Macquarie Bank’s Nicholas O’Kane’s staggering wealth as he suddenly quits

Macquarie Bank’s $170 million man Nicholas O’Kane shocked many in the financial industry when he announced he was stepping down from his lucrative role.

Mr O’Kane has earned that eye-watering figure in six years since joining the company’s executive committee in 2017, dubbed the ‘millionaire factory’.

He has been with Macquarie since 1995 and earned $57.6 million in the bank’s 2023 financial year.

His pay package surpassed that of Macquarie Bank CEO Shemara Wikramanayake, whose total ‘compensation’ for 2023 was just $32.8 million in comparison.

Despite Mr O’Kane’s staggering wealth, he has remained relatively out of the public eye, with many surprised by Tuesday’s announcement that he will leave Macquarie.

Macquarie Bank’s $170 million man Nicholas O’Kane announced this week he would resign

Ms Wikramanayake said he was stepping back from the company for “personal reasons” during an operational briefing this week.

‘He has made a huge contribution and impact. Part of that is building a great team around the world, especially in the resources sector, but recently across CGM,” she said.

Mr O’Kane brought great success to Macquarie in his role as head of the Commodities and Global Markets (CGM) group.

Macquarie’s CGM saw profits skyrocket to $6 billion last year, up from $1.6 billion in 2018, and Mr O’Kane’s earnings have earned him the title of the company’s highest-paid director.

He even made more money than Citigroup CEO Jane Fraser and JPMorgan boss Jamie Dimon.

Mr O’Kane bought Sydney’s most expensive home of the year in 2021 – a spectacular $40 million property in Point Piper overlooking the harbour.

The house was owned by Sydney FC chairman Scott Barlow, who bought the house in 2010 for $8.8 million.

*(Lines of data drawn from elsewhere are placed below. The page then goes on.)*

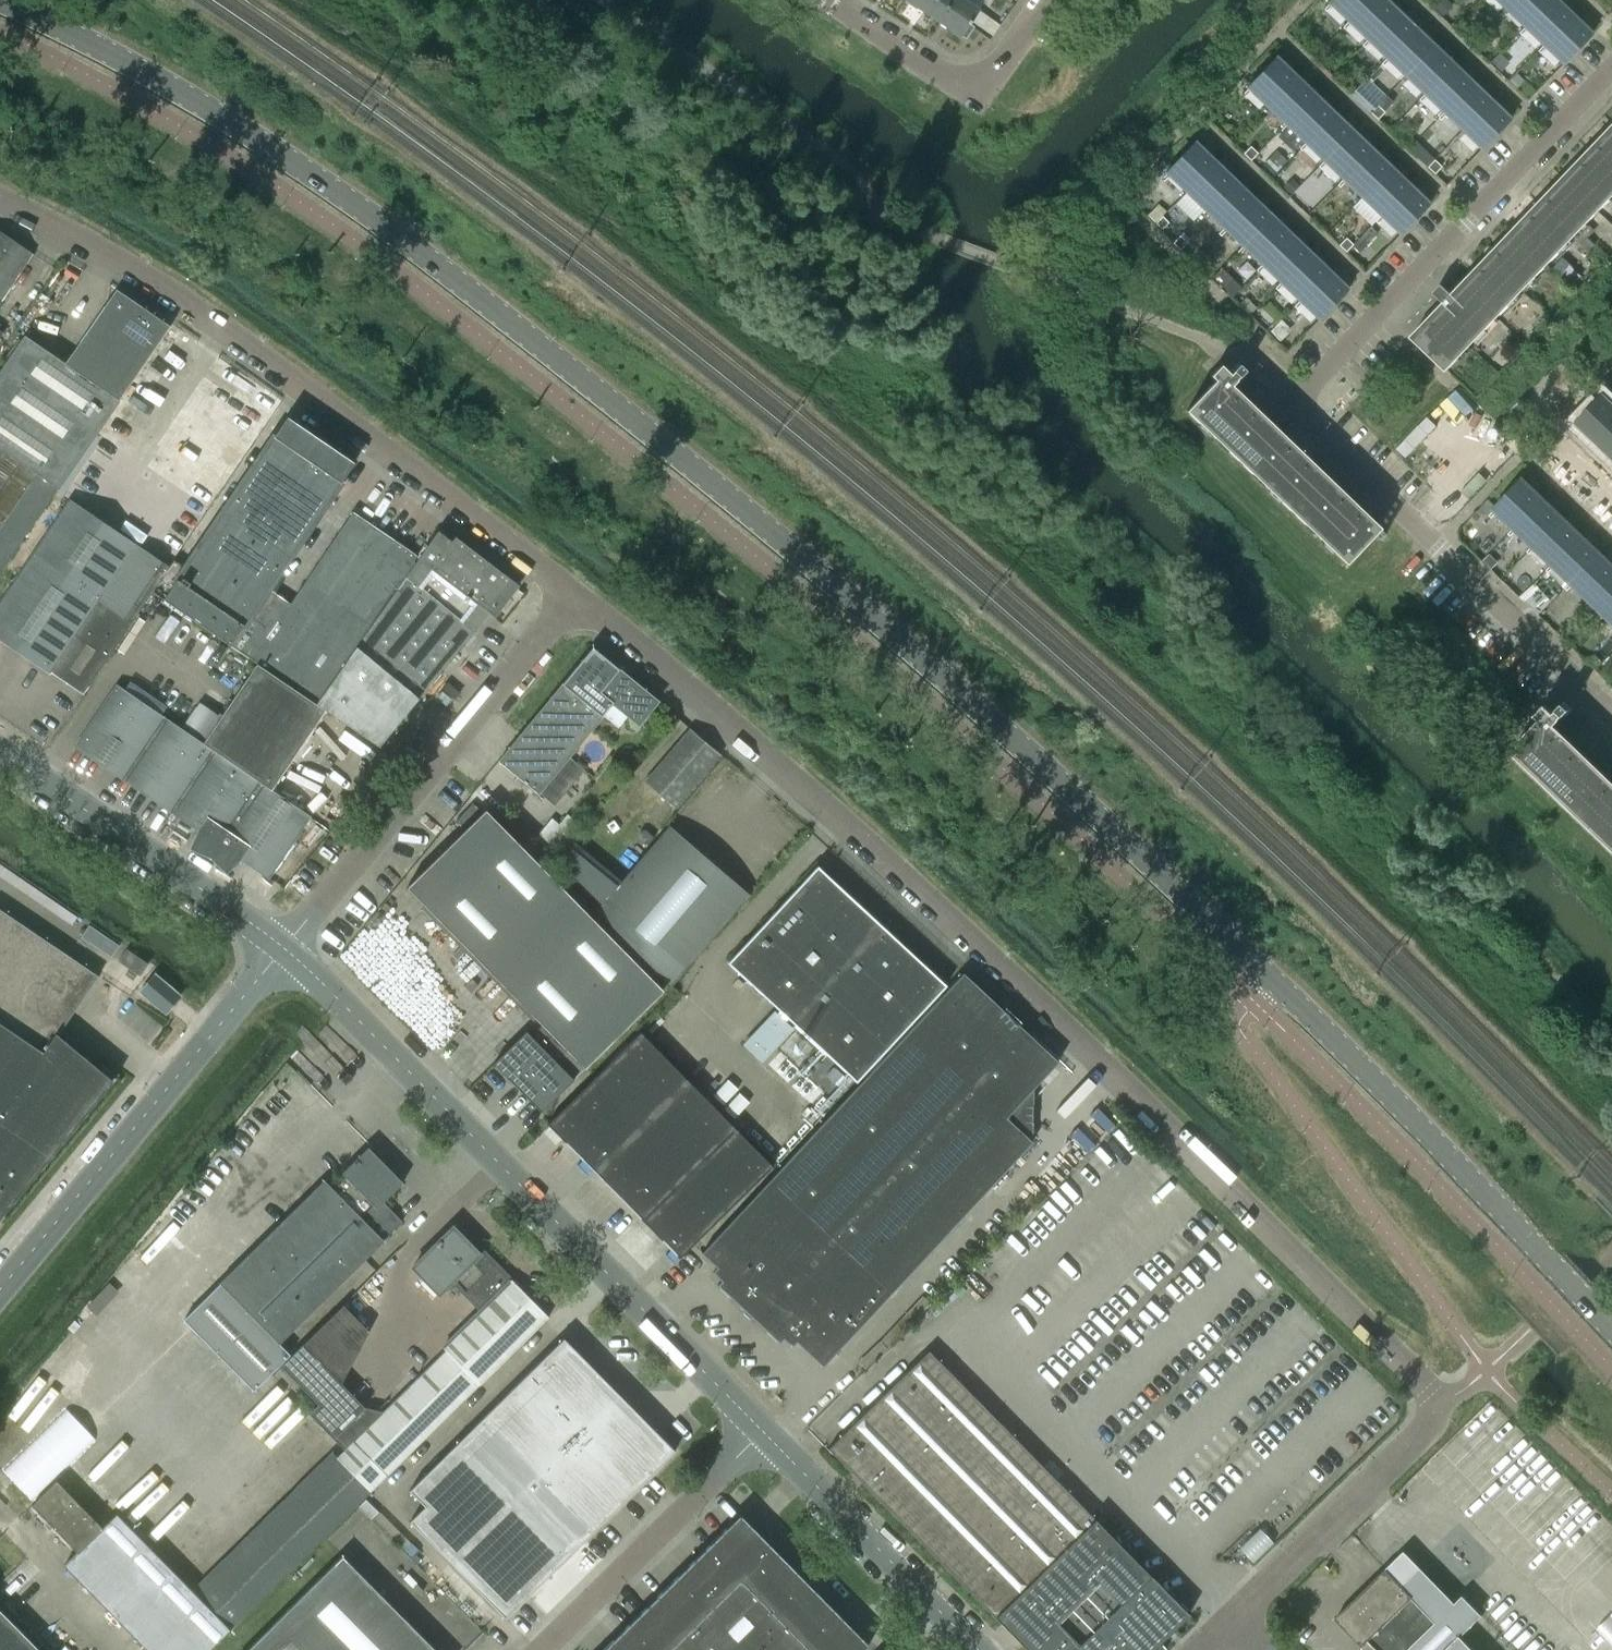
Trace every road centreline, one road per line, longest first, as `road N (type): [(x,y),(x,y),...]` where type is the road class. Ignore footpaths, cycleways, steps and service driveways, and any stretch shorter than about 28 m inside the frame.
road 1 (tertiary): [(1611,1331),(1272,980),(742,501),(316,176),(138,67),(0,4)]
road 2 (unclassified): [(1227,1623),(1445,1411),(1013,981),(573,601)]
road 3 (residential): [(1611,715),(1299,404),(1310,382),(1611,71)]
road 4 (unclassified): [(573,601),(192,313),(0,203)]
road 5 (unclassified): [(763,1431),(284,950)]
road 6 (unclassified): [(284,950),(573,601)]
road 7 (unclassified): [(0,1290),(284,950)]
road 8 (unclassified): [(284,950),(0,755)]
road 9 (unclassified): [(544,1649),(763,1431)]
road 10 (unclassified): [(978,1649),(763,1431)]
road 11 (residential): [(1043,0),(980,85),(964,84),(829,0)]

Mr O’Kane is also an avid fan of the Richmond Tigers, with his office filled with paraphernalia of the football team, the Australian Financial Statement reported.

The bank's CEO cited

The bank’s CEO cited “personal reasons” for O’Kane’s sudden departure

The bulk of Mr. O’Kane’s pay last year consisted of a $39.8 million retained earnings share, a rolling program paid out over seven years.

That was nearly double his 2022 retained earnings share of $21.3 million.

His base pay was very modest compared to just $723,419 in 2023. He also took home an available profit share of $17 million.

The huge pay package recognizes that Mr O’Kane’s department has played a key role in boosting profits by 10 per cent year-on-year despite a tough market.

The bank has been nicknamed the ‘millionaire factory’ for its generous pay and bonus structure over the past two decades, but insists all rewards are performance-related.

Macquarie Bank also earned a reputation as a ‘work hard, play hard’ group.

A book called ‘The Millionaires’ Factory’, written by Joyce Moullakis and Chris Wright of the Australian newspaper, provided insight into Macquarie’s turbo atmosphere.

This included people having sex in the shower or under the desk, and drinking from the fully stocked drinks fridge while working 12 to 16 hours a day.

The bank has been nicknamed the 'millionaire factory' for its generous pay and bonus structure over the past two decades, but insists all rewards are performance-related

The bank has been nicknamed the ‘millionaire factory’ for its generous pay and bonus structure over the past two decades, but insists all rewards are performance-related

In the run-up to the 2008 global financial crisis, the party culture at Macquarie was such that it was a tradition to go to a ‘gentleman’s club’ every Wednesday afternoon – but only for the male bankers – and one day pornographic magazines were found in one of the toilets.

The drinks fridge opened around noon, and in the early 2000s – when Macquarie’s after-tax profits rose from $250 million in 2002 to $1.803 billion in 2008 – the party culture was endemic.

The parties were held in five-star hotels and on yachts and included lavish gifts for Macquarie’s loyal employees, including a key ring from luxury jewelery house Tiffany at Christmas.

Mr O’Kane will step down at the end of February and will be replaced by Simon Wright, the current head of CGM’s financial markets division.